Restrictions occur because division by zero is undefined. In the given exercise, we have rational expressions with denominators that include variables. To find these restrictions, we set each denominator equal to zero and solve for the variable. For the exercise \(\frac{3}{x+2} + \frac{2}{x-2} = \frac{8}{(x+2)(x-2)}\), the denominators \(x+2\) and \(x-2\) are separately set to zero, leading to the restrictions \(x = -2\) and \(x = 2\). It's essential to always consider these restrictions when solving rational equations to avoid unacceptable solutions.

Combining rational expressions often involves finding a common denominator. This method is akin to finding a common language for the different fractions to communicate effectively.

To apply the common denominator method, we look for the least common multiple of all denominators. In our equation, the common denominator is \((x+2)(x-2)\). By multiplying each term of the equation by this common denominator, we ensure that the variable terms in the denominators get eliminated. As a result, the equation becomes a simpler, non-rational algebraic equation. This technique turns a rational equation into an easier one that we can solve with basic algebra.

Determining variable restrictions is a critical step before attempting to solve a rational equation. For any value that turns a denominator into zero, the expression becomes undefined, hence these values must be excluded from the solution set.

To identify these restricted values, we solve the equations formed when setting each denominator equal to zero. Looking back at our example, the denominators are \(x+2\) and \(x-2\), leading to restrictions at \(x = -2\) and \(x = 2\). It's vital to mark these restrictions clearly as they are off-limits for our variable \(x\), meaning they cannot appear as a final solution in our equation.

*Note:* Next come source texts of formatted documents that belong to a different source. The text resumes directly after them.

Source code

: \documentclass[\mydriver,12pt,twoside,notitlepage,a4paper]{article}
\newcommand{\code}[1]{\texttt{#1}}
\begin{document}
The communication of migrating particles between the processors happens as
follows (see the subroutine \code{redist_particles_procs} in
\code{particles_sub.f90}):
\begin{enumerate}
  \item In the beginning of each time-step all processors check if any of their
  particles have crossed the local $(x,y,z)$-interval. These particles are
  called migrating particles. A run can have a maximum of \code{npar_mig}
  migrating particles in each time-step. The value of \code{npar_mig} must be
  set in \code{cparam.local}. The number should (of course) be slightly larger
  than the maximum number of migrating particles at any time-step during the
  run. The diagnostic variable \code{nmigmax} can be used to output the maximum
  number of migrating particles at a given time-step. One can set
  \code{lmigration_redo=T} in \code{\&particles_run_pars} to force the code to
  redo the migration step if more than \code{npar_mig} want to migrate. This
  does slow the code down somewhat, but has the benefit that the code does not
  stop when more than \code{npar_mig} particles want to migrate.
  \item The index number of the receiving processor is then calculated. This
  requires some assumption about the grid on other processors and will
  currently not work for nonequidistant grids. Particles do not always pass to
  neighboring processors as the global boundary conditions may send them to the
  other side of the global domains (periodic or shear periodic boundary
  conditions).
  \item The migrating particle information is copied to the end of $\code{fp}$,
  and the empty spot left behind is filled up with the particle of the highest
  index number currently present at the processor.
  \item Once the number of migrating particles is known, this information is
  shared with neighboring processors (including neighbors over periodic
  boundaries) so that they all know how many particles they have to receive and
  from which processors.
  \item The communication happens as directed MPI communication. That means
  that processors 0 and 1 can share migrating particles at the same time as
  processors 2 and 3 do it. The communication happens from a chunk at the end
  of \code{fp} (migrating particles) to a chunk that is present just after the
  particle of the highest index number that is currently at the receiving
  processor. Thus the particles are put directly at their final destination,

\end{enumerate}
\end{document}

After using the common denominator method, we obtain an algebraic equation that should be simplified. This process involves combining like terms and isolating the variable to find its value.

To simplify an algebraic equation, first, distribute any multipliers and then combine the terms with the same variable. For instance, in the step of simplification, we start with \(3(x-2) + 2(x+2) = 8\), distribute to get \(3x-6 + 2x+4\), and then combine like terms to produce \(5x-2 = 8\). Finally, we isolate \(x\) by adding \(2\) to both sides of the equation and dividing by \(5\), which normally would give us the solution. In this case, however, our 'solution' is one of the restrictions, which tells us something went awry; either the problem has no solution or there was a mistake in calculations or reasoning somewhere along the way.